Lanarkshire NHS has admitted to a catalogue of losses of IT and medical equipment.
A Freedom of Information request by the Wishaw Press found that six computers and a hard drive had gone missing from NHS Lanarkshire buildings since 2008.
The NHS trust confirmed that the laptops were fully encrypted and an exercise had taken place to remove all information from hard drives and desktop computers to store it on central servers, as they were not encrypted. In addition, the IT systems do not allow users to store anything to the computer's hard drive.
NHS Lanarkshire said: “We have robust procedures in place governing the loss of any data or equipment lost or stolen. All incidents must be reported so that a full investigation can take place.”
Stephen Midgley, global marketing vice president at Absolute Software, said: “Whilst NHS Lanarkshire are emphatic that patient confidentiality has not been breached, with these laptops in unknown hands the data they contain could be vulnerable despite encryption.
“Whilst the health board has undertaken measures to mitigate the risk of data loss, they cannot pretend that encryption is uncrackable. Despite safeguards preventing users from saving documents to the hard drive, many users cache passwords that could well provide access to the server via VPN. Remote data wiping is an area of security that has been neglected here and without remote governance the NHS will have no way of knowing whether its procedures were enough.”
A recent report by the Information Commissioner's Office on audit outcomes within the NHS found that 67 per cent fell within the reasonable assurance range, while one high assurance rating was awarded, indicating a year-on-year improvement in the assurance ratings awarded.

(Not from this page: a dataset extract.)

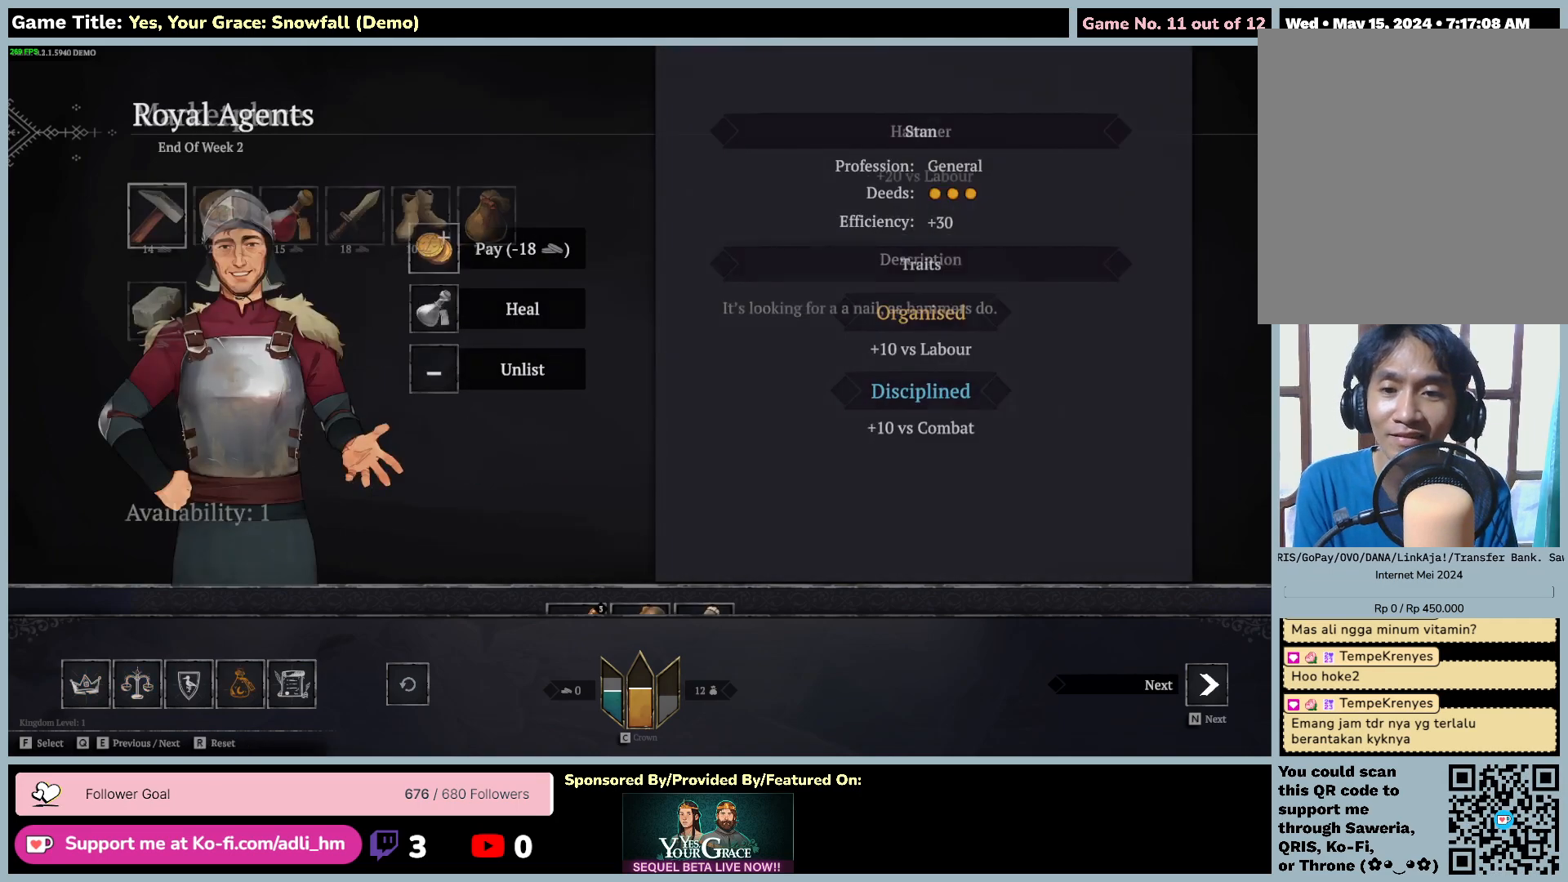
{"keys": ["n"], "mouse": [], "events": []}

It also said that within the NHS, there were good information governance frameworks in place and clear management strategies for information governance and data protection, as well as training programmes, information governance strategies and incident security management policies in place.
Louise Byers, head of good practice at the ICO, said: “While the NHS and central government departments we've audited generally have good information governance and training practices in place, they need to do more to keep people's data secure. Local government authorities also need to improve how they record where personal information is held and who has access to it.
“The results of these reports show why we have requested an extension to our compulsory audit powers to cover the NHS and local government sectors. Organisations in these areas will be handling sensitive information, often relating to the care of vulnerable people. It is important that we have the powers available to us to help these sectors improve.”